Mehmet Akif AKKUS

Garmin Forerunner 220 Koşu Saati Değerlendirmesi

23 Nov 2014

Koşu saatim hakkında arkadaşlarımdan gelen bazı sorular üzerine bir yazı yazmanın mantıklı olabileceğini düşündüm. Garmin FR220’yi Eylül ayından bu yana yaklaşık 3 aydır kullanıyorum. Tecrübelerimi sizlere aktarayım.

Öncelikle koşu sporuna yeni başlayan birisi olarak kendime motive etici unsurlar arıyordum. Bu, haftalık bana eşlik edecek benim gibi bu spora hevesli biri olabileceği gibi, bu tip elektronik bir cihaz da olabilirdi. Daha başka yaptığım aktiviteler bir kişi ile düzenli ortak bir vakit oluşturmanın çok güç olduğunu göstermişti (5-6 + ay boyunca her hafta, ya da haftada bir kaç kez ayrılan bir saatten bahsediyorum). Etrafımda düzenli spor yapabilen insanlara, bloglara danıştım.
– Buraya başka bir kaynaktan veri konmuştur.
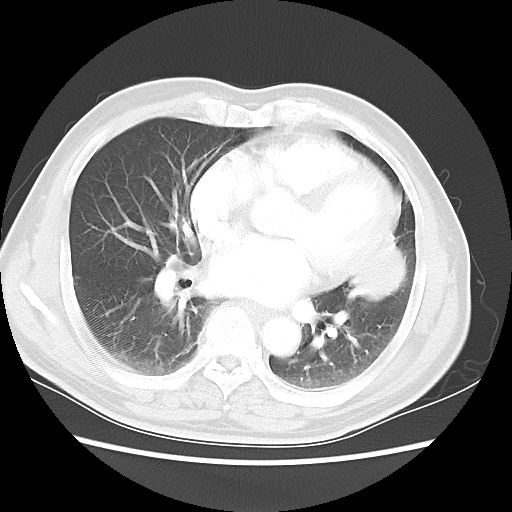
Chest CT, one axial slice. Reconstruction kernel LUNG. 120 kVp. Lung window (W 1500 / L -600 HU). 5 mm slice thickness. 512 × 512 image matrix. Male patient, age 69 years. Case-level facts recorded for this patient, not image findings: clinical TNM (as recorded): T3 N1 M1a.
Annotated regions visible in this slice (rectangle marked by the reading radiologist):
- lung tumour (recorded histology: squamous cell carcinoma): bounding box [x1, y1, x2, y2] px = [349, 230, 419, 319]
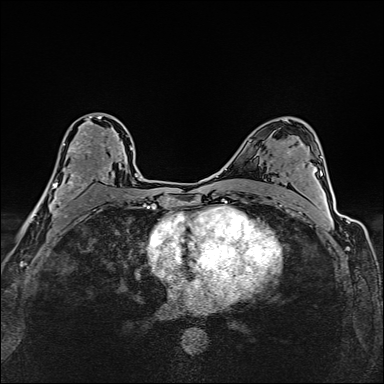
Breast MRI (dynamic contrast-enhanced), one axial slice. Position 91 of 160 along the scan axis. Dynamic contrast-enhanced series, time point 2 of 6 at this slice position (early post-contrast). 1.5 T. TE 2.4 ms, TR 5.2 ms. 1 mm slice thickness. 384 × 384 image matrix, field of view 290 × 290 mm. Female patient.
Annotated regions visible in this slice (semi-automatic segmentation, software-assisted and operator-edited):
- enhancing-tissue mask used for the functional tumour volume (all voxels passing the contrast-enhancement thresholds inside the analysis volume; usually the tumour): bounding box [x1, y1, x2, y2] px = [34, 115, 124, 214]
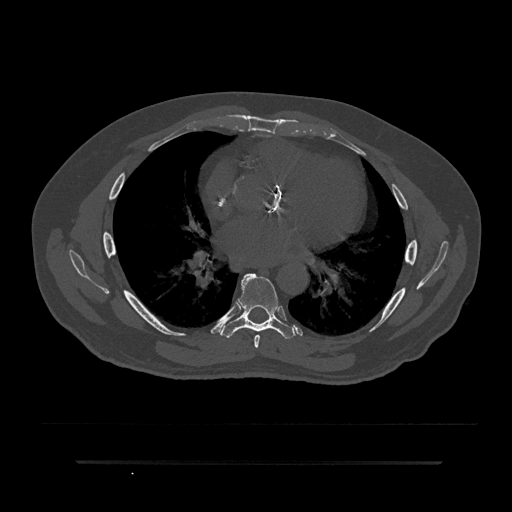
CT including the spine, one axial slice; position 489 of 797 along the scan axis; reconstruction kernel Br40s/3; 120 kVp; bone window (W 1800 / L 400 HU); 512 × 512 image matrix, field of view 464 × 464 mm. Patient: male, 59 years. From the clinical record (not read from this slice): primary cancer: bile ducts; vertebrae with lytic lesions (as recorded): T10.
Annotated regions visible in this slice (semi-automatically segmented with operator editing):
- T6 vertebra: box from (x=254, y=335) to (x=260, y=348) px
- T7 vertebra: (x=220, y=273)–(x=295, y=339)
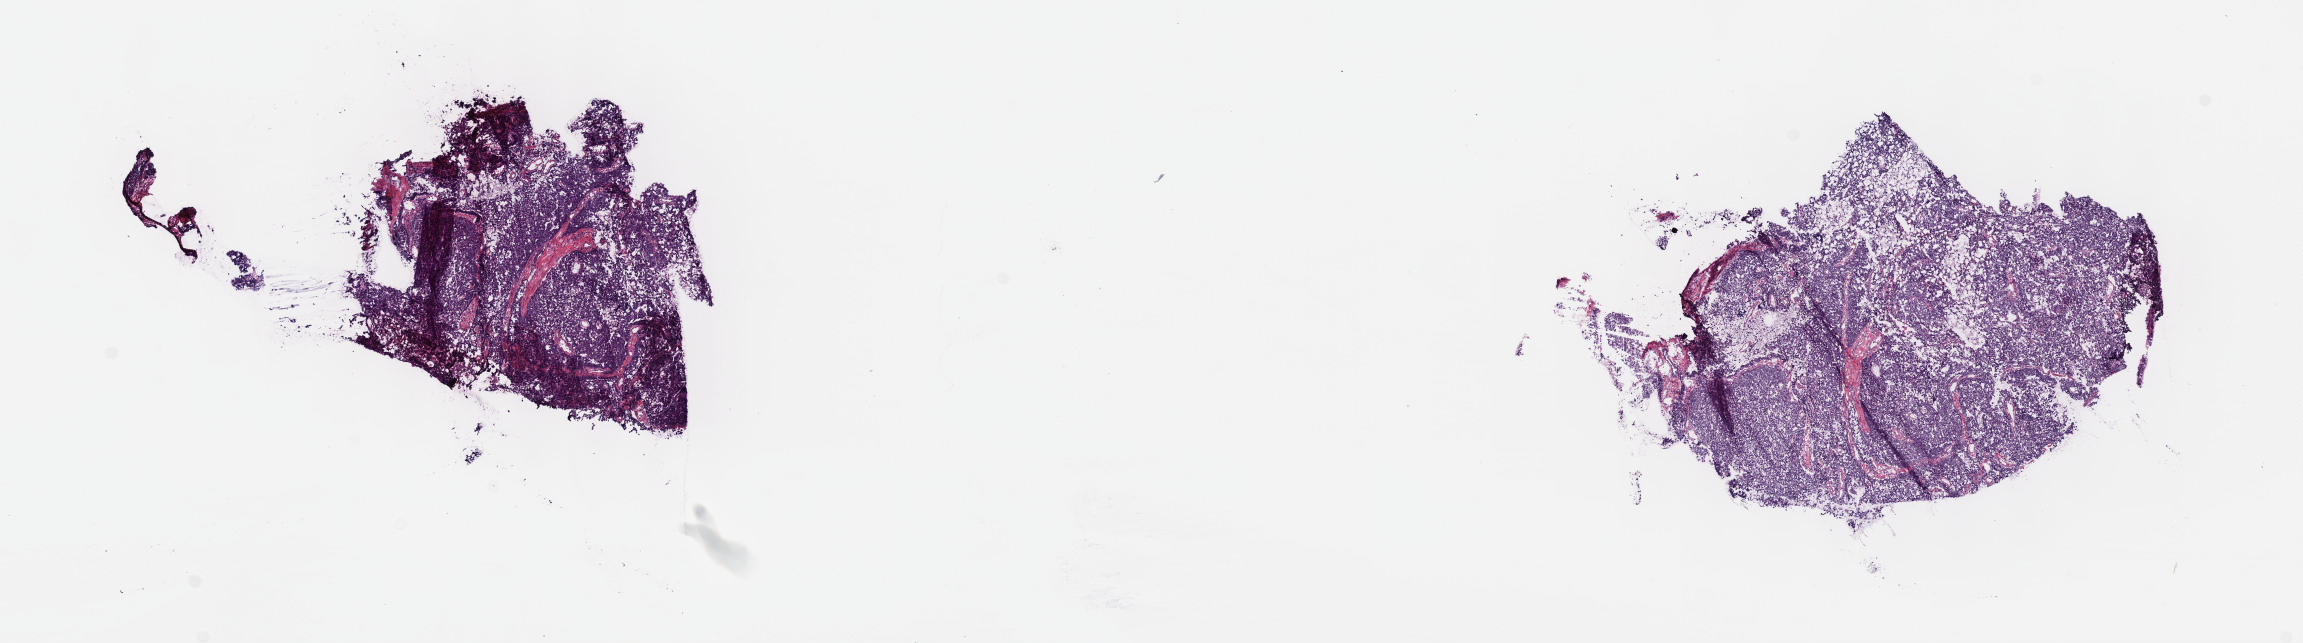
Whole-slide histology image, H&E, whole scanned area (about 18.6 x 5.2 mm, acquisition: 40x scan) shown as a low-resolution overview; frozen section; sample: primary tumour, ovary. Female patient; age at initial diagnosis 72 years. Histologic grade: G3 (poorly differentiated). Pathologist review of this section (percent, as recorded): tumour cells 85%, tumour nuclei 90%, normal cells 0%, stromal cells 10%, necrosis 5%. Inflammatory infiltration, as recorded: lymphocyte infiltration 0%, monocyte infiltration 0%, neutrophil infiltration 0%.
FIGO stage: IIIC. Diagnosis: Serous cystadenocarcinoma, NOS.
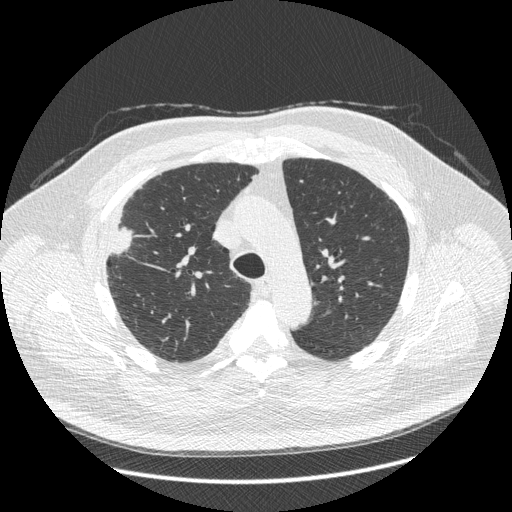
Low-dose screening chest CT, one axial slice. Reconstruction kernel STANDARD. Lung window (W 1500 / L -600 HU). 512 × 512 image matrix, field of view 400 × 400 mm.
Structures marked on this image (outlined manually by an expert reader):
- lesion 1 (tumor, upper lobe of right lung): bounding box <112,228,133,254> (left, top, right, bottom; pixels)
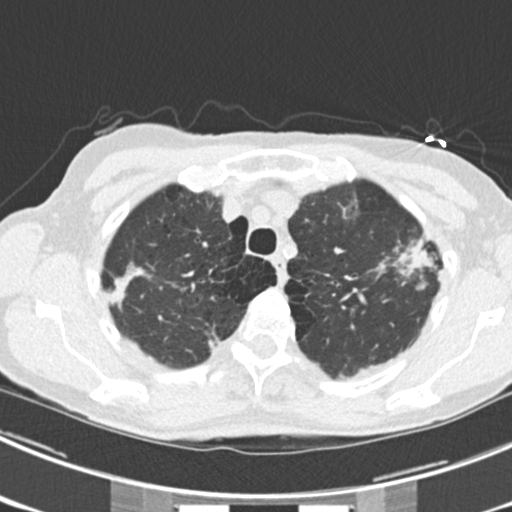
Low-dose screening chest CT, one axial slice; slice 179 of 225 in the series (ordered by position); lung window (W 1500 / L -600 HU); 512 × 512 image matrix, field of view 302 × 302 mm.
Outlined on this slice (expert manual segmentation):
- lesion 1 (tumor, upper lobe of left lung): bounding box [x1, y1, x2, y2] px = [398, 241, 435, 269]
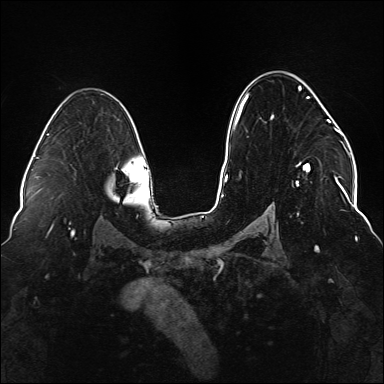
Breast MRI (dynamic contrast-enhanced), one axial slice; slice 98 of 176 in the series (ordered by position); dynamic contrast-enhanced series, time point 2 of 6 at this slice position (early post-contrast); 1.5 T; TE 2.3 ms, TR 5.2 ms; 384 × 384 image matrix, field of view 330 × 330 mm. Female patient.
Structures marked on this image (semi-automatic segmentation, software-assisted and operator-edited):
- enhancing-tissue mask used for the functional tumour volume (all voxels passing the contrast-enhancement thresholds inside the analysis volume; usually the tumour): bounding box <234,83,337,219> (left, top, right, bottom; pixels)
Sonuçta: iyi para vererek bir çok açıdan doyurucu istatistiki bilgiler verebilen bir koşu saatinin faydalı olabileceğini düşündüm.

Öncelikle yazının geri kalan kısmında saat ile alakalı teknik bilgiler ve ardından neden bir çok saat arasından buna karar verdim, bunlara açıklık getirmeye çalışacağım. Bildiğiniz gibi saat kelimesi, ölçüm yapan bir çok cihazın ortak ismi haline gelmiştir (su saati, basınç saati vs.). Bunun gibi koşu saati de, koşunuzla alakalı (toplam süre, tur süresi, uzunluk, kalp ritmi gibi) bilgileri size sunan cihazların adı haline gelmiştir. Eğer başlıkta bahsi geçen saat hakkında detaylı bilgiler almak istiyorsanız yazının geri kalan kısmını okumaya devam ediniz. Bu arada koşu sporuna yeni başlayan birisi iseniz, bir çok incelediğim koşu blogları arasından Mert Derman Bey’in koşu günlüğünü okumanızı öneririm.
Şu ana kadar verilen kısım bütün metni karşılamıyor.